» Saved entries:
☆ ☆ ☆ ☆

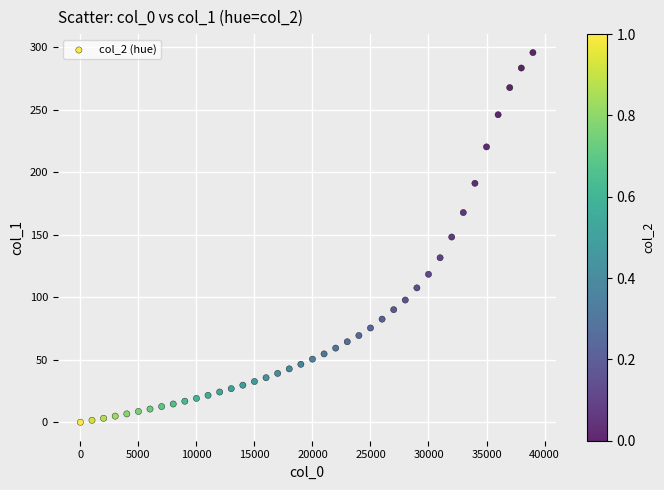

What is the range of Y values (max minus min)?

295.8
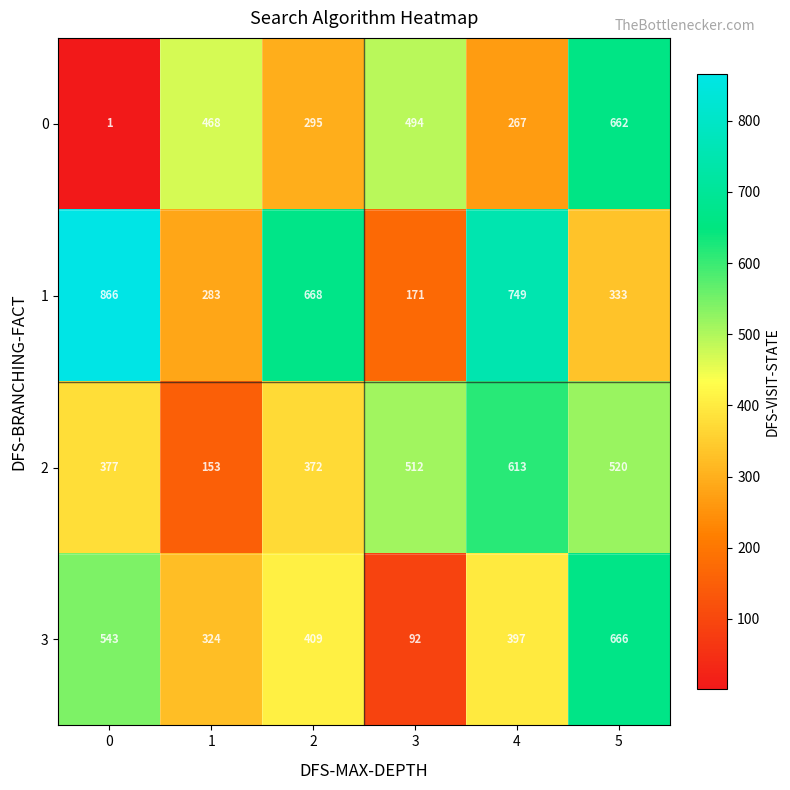

The 1 series shows 1304 at 0. True or false?

False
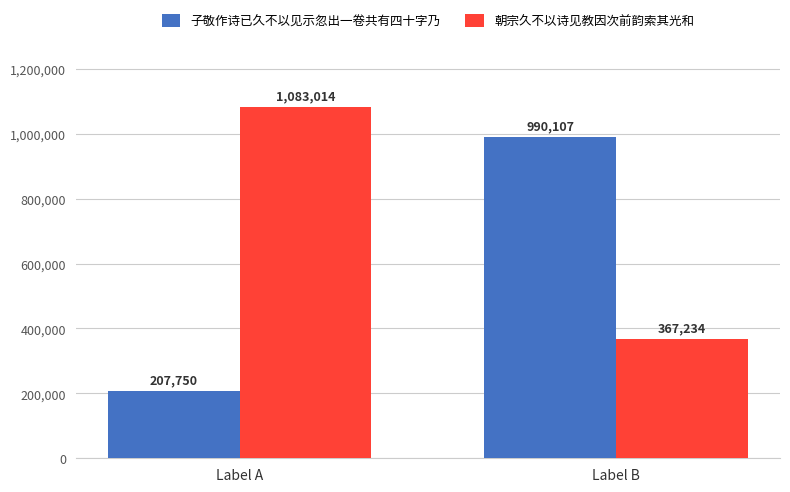

What is the minimum value for 子敬作诗已久不以见示忽出一卷共有四十字乃?

207750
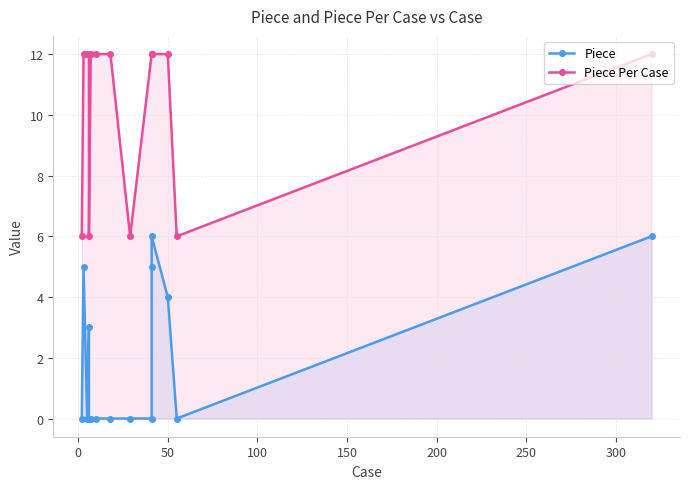

True or false: Piece has a value of -4 at 13.

False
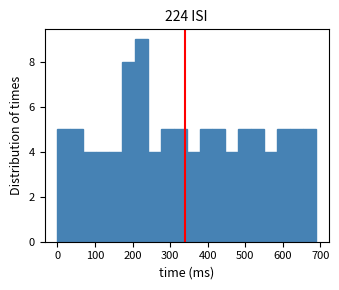

Read against the x-axis, roughly where is the centre of the tallest bar?

220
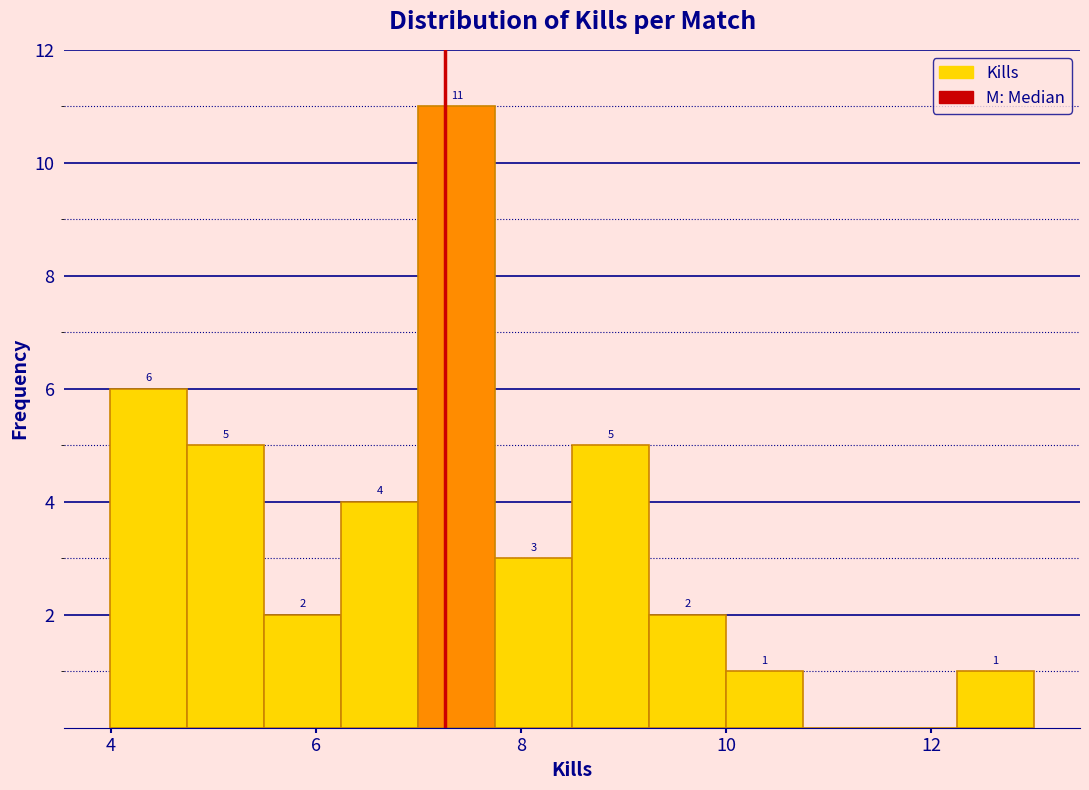

Read against the x-axis, roughly where is the centre of the tallest bar?

7.4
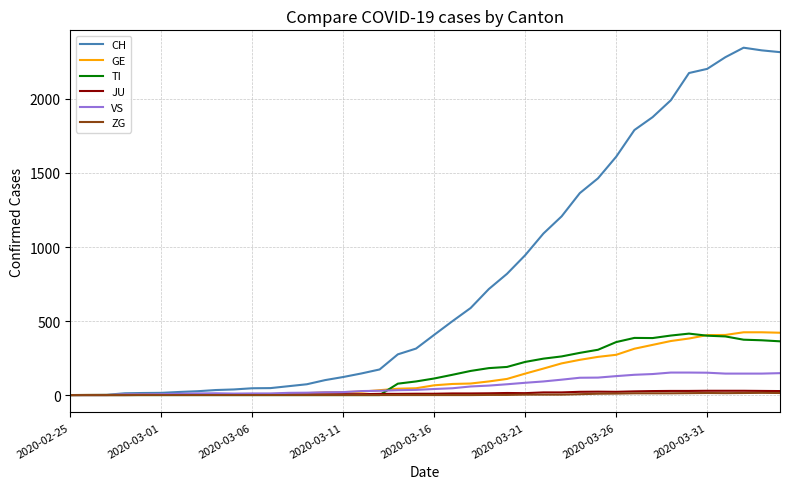

Which series has the widest spread of values?

CH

☆ ☆ ☆ ☆

» Problem details: Repeat every one of the records above word for word, leaving the pictures out of your answer.

» Response area:
What is the range of Y values (max minus min)?

295.8

The 1 series shows 1304 at 0. True or false?

False

What is the minimum value for 子敬作诗已久不以见示忽出一卷共有四十字乃?

207750

True or false: Piece has a value of -4 at 13.

False

Read against the x-axis, roughly where is the centre of the tallest bar?

220

Read against the x-axis, roughly where is the centre of the tallest bar?

7.4

Which series has the widest spread of values?

CH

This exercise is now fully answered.